=== Begin Enclosure ===
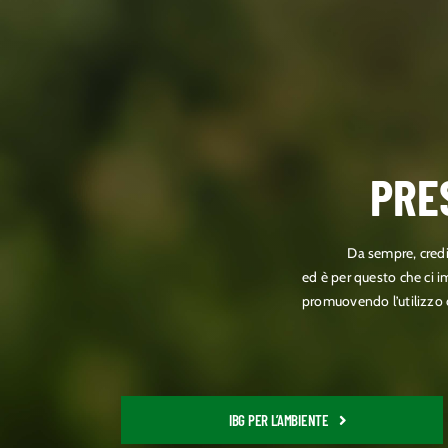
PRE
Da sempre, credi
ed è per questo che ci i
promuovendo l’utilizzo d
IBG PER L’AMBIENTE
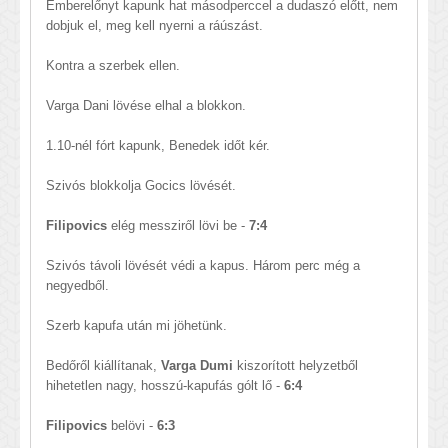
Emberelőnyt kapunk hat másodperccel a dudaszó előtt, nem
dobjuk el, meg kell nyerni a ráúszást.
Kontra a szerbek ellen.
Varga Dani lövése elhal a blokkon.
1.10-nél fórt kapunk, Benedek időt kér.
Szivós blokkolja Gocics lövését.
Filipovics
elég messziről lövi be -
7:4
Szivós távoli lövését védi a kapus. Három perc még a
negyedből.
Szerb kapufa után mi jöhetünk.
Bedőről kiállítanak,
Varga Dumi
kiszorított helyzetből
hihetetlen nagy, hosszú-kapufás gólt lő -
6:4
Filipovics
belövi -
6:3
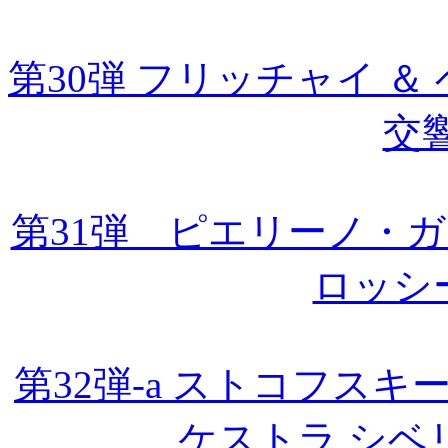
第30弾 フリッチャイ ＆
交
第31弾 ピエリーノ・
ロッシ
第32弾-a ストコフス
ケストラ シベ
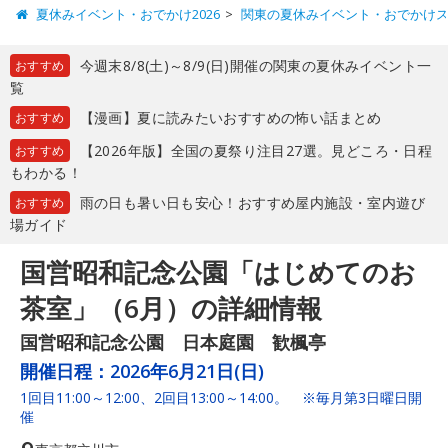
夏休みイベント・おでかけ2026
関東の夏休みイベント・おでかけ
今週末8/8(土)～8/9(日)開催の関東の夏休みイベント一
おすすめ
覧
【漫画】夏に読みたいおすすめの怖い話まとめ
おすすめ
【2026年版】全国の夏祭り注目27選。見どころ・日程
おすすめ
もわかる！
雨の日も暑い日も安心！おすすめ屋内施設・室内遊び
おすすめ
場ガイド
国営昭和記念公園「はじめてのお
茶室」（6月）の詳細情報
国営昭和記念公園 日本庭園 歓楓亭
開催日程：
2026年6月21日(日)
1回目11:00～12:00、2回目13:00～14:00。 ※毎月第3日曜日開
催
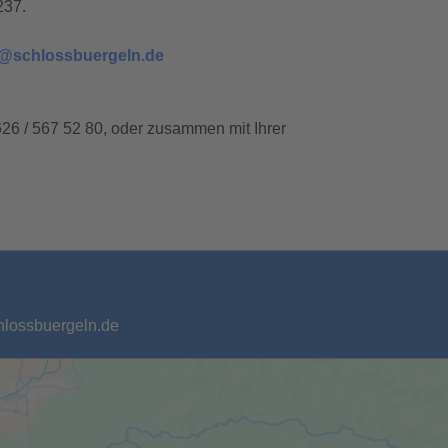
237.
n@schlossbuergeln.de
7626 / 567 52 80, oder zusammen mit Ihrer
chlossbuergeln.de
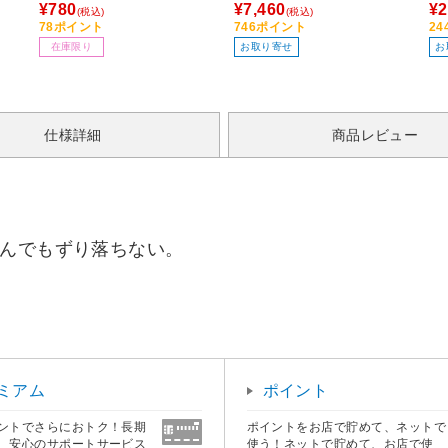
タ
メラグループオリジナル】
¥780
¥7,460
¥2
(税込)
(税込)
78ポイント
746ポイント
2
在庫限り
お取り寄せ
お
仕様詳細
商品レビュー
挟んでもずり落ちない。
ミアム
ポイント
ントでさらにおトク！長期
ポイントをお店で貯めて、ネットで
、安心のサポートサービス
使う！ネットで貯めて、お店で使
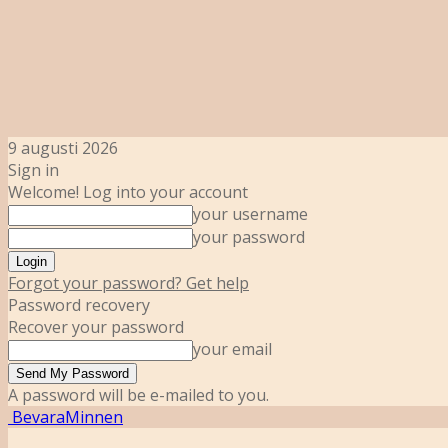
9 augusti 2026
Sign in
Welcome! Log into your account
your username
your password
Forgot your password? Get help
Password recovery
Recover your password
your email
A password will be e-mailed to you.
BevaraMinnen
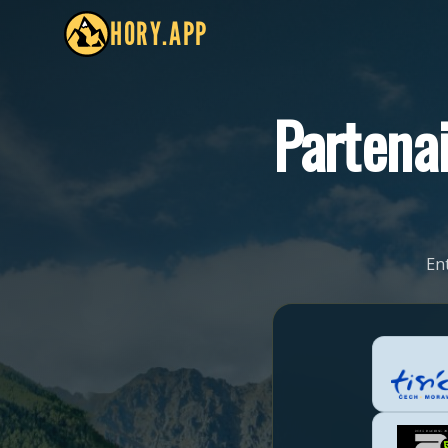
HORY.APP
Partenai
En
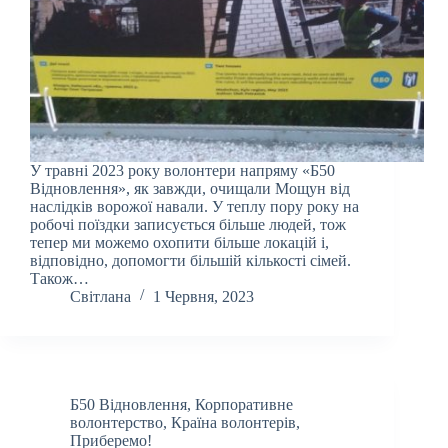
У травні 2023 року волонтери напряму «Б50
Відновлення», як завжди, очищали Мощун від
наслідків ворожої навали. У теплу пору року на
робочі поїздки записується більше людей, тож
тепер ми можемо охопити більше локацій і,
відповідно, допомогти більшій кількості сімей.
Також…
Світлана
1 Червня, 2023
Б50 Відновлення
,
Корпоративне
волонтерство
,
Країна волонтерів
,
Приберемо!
=== End Enclosure ===
▶ **Instructions for the task**: For each line in the entries that contains the string "your", make a copy.

▶ **Expected answer**:
Welcome! Log into your account
your username
your password
Forgot your password? Get help
Recover your password
your email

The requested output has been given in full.